Dloti points out that the new Old Mutual Global Index Trackers business does not overlap with Old Mutual Asset Managers US (OMAM US), the suite of US-based specialist asset management businesses that is also part of the wider Old Mutual Group. “OMAM US does not offer index tracking, ETFs or other passive investments that would compete with OMGxT; they are firmly focused o­n active asset management. This gave us in South Africa the opportunity to take our skills to the US and leverage off of Old Mutual’s well-known name there.”

Musikavanhu says that, in addition to the FTSE Emerging Markets Index being listed o­n Tuesday, OMGxT plans to list a suite of up to four other global and emerging market ETFs in the US in early 2010, all under the trading name GlobalShares. Plans are also in place to list similar products in Europe at a later stage, and to bring them to South Africa.

All of the international ETFs will be managed by the OMGxT and Dibanisa team in Johannesburg, taking advantage of its existing world-class IT systems and index tracking expertise built up since 2001, while also keeping costs low. This will ensure a BEE component to the business and create the opportunity for further job creation and international skills development. To demonstrate OMGxT’s commitment to the US market, Musikavanhu has relocated to the US, where he is overseeing the firm’s Boston office.

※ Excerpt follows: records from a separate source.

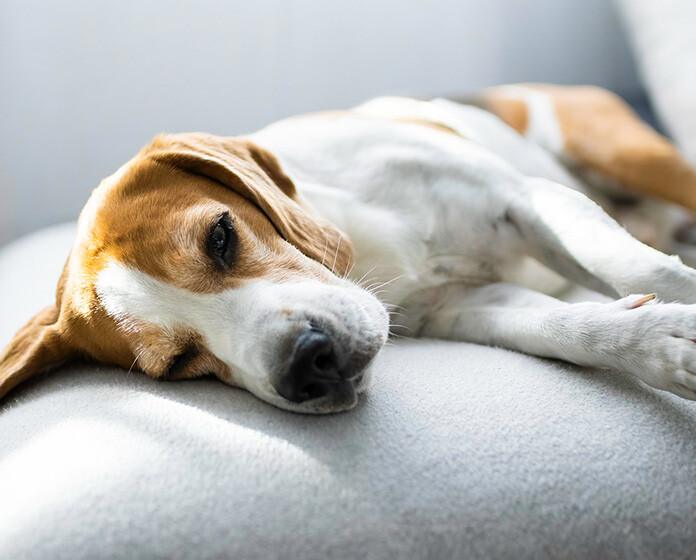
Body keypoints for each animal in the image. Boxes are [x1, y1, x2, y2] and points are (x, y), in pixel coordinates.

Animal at [4, 84, 696, 416]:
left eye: (220, 236)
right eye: (178, 365)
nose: (308, 365)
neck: (367, 253)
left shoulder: (524, 198)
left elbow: (637, 265)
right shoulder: (462, 307)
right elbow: (567, 327)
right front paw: (657, 344)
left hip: (623, 154)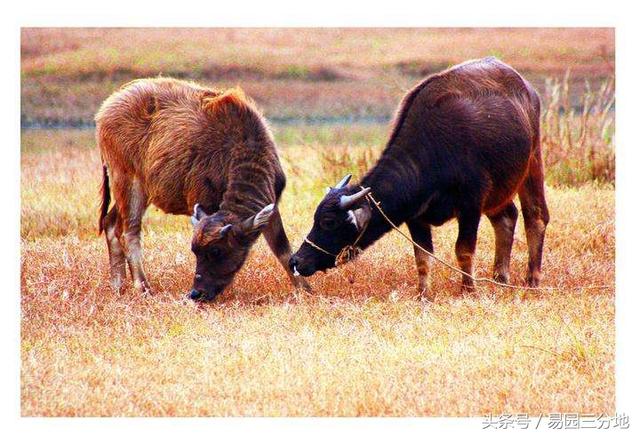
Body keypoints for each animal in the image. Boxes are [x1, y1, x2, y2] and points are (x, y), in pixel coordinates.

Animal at [95, 76, 310, 300]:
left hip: (140, 190)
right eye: (195, 251)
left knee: (110, 223)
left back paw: (118, 285)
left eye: (216, 251)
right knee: (129, 231)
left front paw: (305, 290)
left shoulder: (271, 206)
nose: (196, 293)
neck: (239, 150)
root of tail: (107, 108)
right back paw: (143, 287)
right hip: (127, 181)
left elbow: (282, 249)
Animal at [290, 58, 552, 300]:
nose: (296, 260)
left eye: (328, 222)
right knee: (507, 217)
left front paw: (468, 290)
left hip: (532, 161)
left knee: (536, 217)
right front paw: (423, 294)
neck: (431, 154)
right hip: (499, 190)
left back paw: (531, 280)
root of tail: (527, 89)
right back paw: (500, 278)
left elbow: (464, 249)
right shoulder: (415, 216)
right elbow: (422, 257)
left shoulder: (471, 204)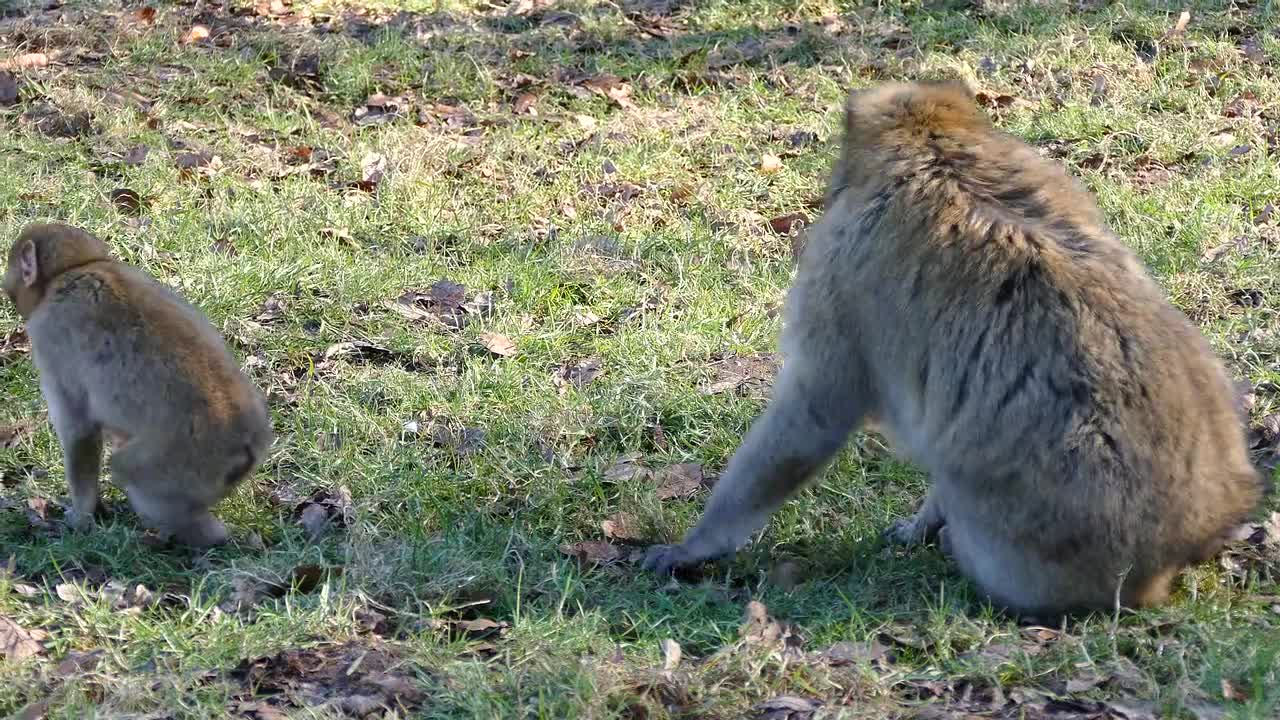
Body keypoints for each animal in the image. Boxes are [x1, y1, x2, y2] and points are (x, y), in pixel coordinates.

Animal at [4, 222, 270, 543]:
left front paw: (80, 517)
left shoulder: (50, 336)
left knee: (130, 473)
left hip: (174, 462)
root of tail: (248, 446)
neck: (73, 270)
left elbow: (79, 427)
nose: (7, 285)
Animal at [645, 81, 1264, 614]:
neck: (937, 148)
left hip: (1029, 549)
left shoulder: (838, 271)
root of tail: (1177, 552)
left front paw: (697, 545)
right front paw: (920, 523)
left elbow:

“ETFs are more popular than ever among US investors following the financial crisis,” Musikavanhu notes. “According to a recent report by ING Investment Management, they withdrew US$238bn from active non-index unit trusts in 2008 and put $134bn into passive index funds. The inability of many active managers to beat their benchmarks, plus market volatility and the low costs offered by ETFs, appear to have convinced even more investors to opt for tracker solutions.”

Musikavanhu adds that the popularity of emerging market investments continues to grow. “US investors recognise that these markets – like Brazil, China and India - can provide significant diversification and return opportunities. Relative to the developed markets, emerging market earnings have posted strong growth throughout this decade, and we believe this is a long-term trend. Over the next decade, the most attractive equity returns should be delivered by developing countries as they expand their commercial infrastructure and continue building a domestic consumer economy,” he says. “This is also a great opportunity for SA pension funds to ‘tilt’ a portion of their 20% offshore exposure from developed markets to much faster-growing emerging markets. The SA market’s return correlation relative to emerging markets is very similar to the corresponding MSCI World Index correlation. So emerging market exposure offers similar diversification benefits for SA investors but with higher forecast growth rates.”